I asked already, but what is your domain setting in application.cfc?

 

this['sessioncookie']['domain'] = '.#cgi.server_name#';

 

This sets cookies for the domain rather than sub domain.

 

Regards

Dale Fraser

 

From: cfaussie@googlegroups.com [mailto:cfaussie@googlegroups.com] On Behalf Of 
Phil Rasmussen
Sent: Monday, 7 April 2014 9:34 AM
To: cfaussie@googlegroups.com
Subject: Re: [cfaussie] CF10 Cross Domain sessions with HTTPS

 

Andrew I understand and completely agree with the crossing between HTTP / HTTPS 
and sessions dropping, however we have since switched the entire application 
over to HTTPS across all the subdomains and still have the same problem.

 

I am basically trying to find a solution (any solution at this stage hopefully 
aside from passing session tokens in the URL) that will keep session 
persistence when jumping between the subdomains of the application.

 

ie. https://profile.domain.com over to https://book.domain.com and back to 
https://profile.domain should not drop the session at any stage and this is 
what has me stumped as CF is continually issuing new session tokens when this 
happens.

On Friday, 4 April 2014 22:04:10 UTC+10, Andrew Scott wrote:

 




Regards,

Andrew Scott

WebSite: http://www.andyscott.id.au <http://www.andyscott.id.au> /

Google+:   <http://plus.google.com/113032480415921517411> 
http://plus.google.com/113032480415921517411

 

 

On Thu, Apr 3, 2014 at 9:26 AM, Phil Rasmussen <ara...@gmail.com <javascript:> 
> wrote:

Hi Guys

 

 

When crossing between the domains (which had worked for many years prior) the 
session drops and CF issues a new set of session identifiers.
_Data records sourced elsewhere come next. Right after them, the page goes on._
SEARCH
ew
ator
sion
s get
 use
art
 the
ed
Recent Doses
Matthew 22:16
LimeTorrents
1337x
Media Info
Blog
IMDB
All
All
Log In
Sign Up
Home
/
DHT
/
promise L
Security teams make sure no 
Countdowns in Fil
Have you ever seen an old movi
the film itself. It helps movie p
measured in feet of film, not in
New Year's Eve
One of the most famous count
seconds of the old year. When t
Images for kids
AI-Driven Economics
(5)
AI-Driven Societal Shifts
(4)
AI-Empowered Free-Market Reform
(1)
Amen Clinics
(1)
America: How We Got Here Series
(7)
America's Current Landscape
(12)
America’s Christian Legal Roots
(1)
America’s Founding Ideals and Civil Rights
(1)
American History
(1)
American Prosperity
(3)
In order to try 
and bypass the SSL issue, i've switch the entire application over the HTTPS so 
at no stage will the session or cookies be served over HTTP, which works fine 
if the user doesn't cross domains, but the moment a different subdomain is 
clicked (ie to make a booking) then the session drops.

 

 

 

This is expected behavior, at least that is what I believe. The problem is 
going to lie in your certificate and ColdFusion, but essentially it sounds like 
Adobe has closed a security hole. As the session should not persist from non 
secure to secure and back again, they should be seen as two different sessions.

 

Imagine if someone hacked the non SSL site, they would then have all the 
information needed to get anything out of the SSL connection. I will admit to 
not having done too much with SSL, but from what I have done, I think the 
behavior you are now caught with is a closed security risk Adobe fixed in 
ColdFusion 10.

 

But I am going from a serious lack of knowledge here.